The stuntman's primary form of communication seems to come in the form of whining. He does it when he has something that he wants me to open, he does it when his brother refuses to let him steal the toy he was playing with and he does it when something is wrong.

The volume seems to be the only way to tell the severity of his need.

He's sort of a sky is falling type of kid. He whines all the time so it's pretty hard to know when there is something serious.

The good news is that he has learned the word "ball." Well, we think it's ball. Bottle, bear and ball all come out as "bah." You have to look at what he's pointing at to decipher his intention.

Last night for about two straight hours he walked around the first floor of the house saying, "bah." As irritating as it might have been, he wasn't whining!!!

Thank God for small favors!

Lately, the boys have been into sharing their food with us. They fight over toys but are more than willing to give daddy or me a bite of their grilled cheese, PB&J sandwiches, crackers, etc.

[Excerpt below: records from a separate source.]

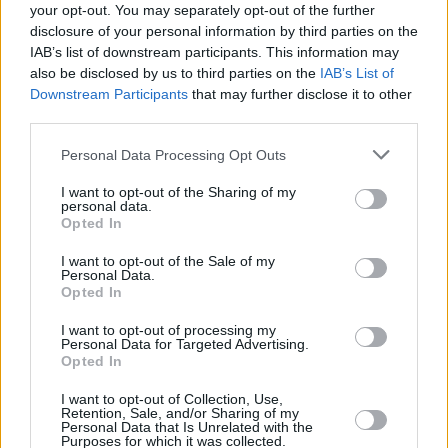
your opt-out. You may separately opt-out of the further
disclosure of your personal information by third parties on the
IAB’s list of downstream participants. This information may
also be disclosed by us to third parties on the
IAB’s List of
Downstream Participants
that may further disclose it to other
third parties.
Personal Data Processing Opt Outs
I want to opt-out of the Sharing of my
personal data.
Opted In
«Οι αδιάσπαστες περιοχές του κεντρικού
Μαρμαρά μπορούν να προκαλέσουν
I want to opt-out of the Sale of my
Personal Data.
σεισμούς μικρότερους από 7 Ρίχτερ. Εν
Opted In
ολίγοις, ο ισχυρός φλοιός του ρήγματος
I want to opt-out of processing my
Personal Data for Targeted Advertising.
σπάει με μεγάλους σεισμούς σε μεγάλο
Opted In
χρονικό διάστημα, ενώ ο αδύναμος φλοιός
I want to opt-out of Collection, Use,
σπάει με μεσαίου μεγέθους σεισμούς από τα
Retention, Sale, and/or Sharing of my
Personal Data that Is Unrelated with the
δυτικά προς τα ανατολικά σε μικρότερα
Purposes for which it was collected.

This morning, while I was cutting up their oranges, the engineer had finished is banana and Cheerios. By happenstance their highchairs were close enough that they could reach each others hands. I looked up from the cutting board just in time to see the stuntman reach out with a handful of banana and Cheerios to the engineer who took it and put it in his mouth.

They were sharing with each other!!!

Not only was this ADORABLE but for children who often whine and hit each other over the head with toys when they don't want to share, this was nothing less than amazing.

Think I'll just go say a prayer of thanks.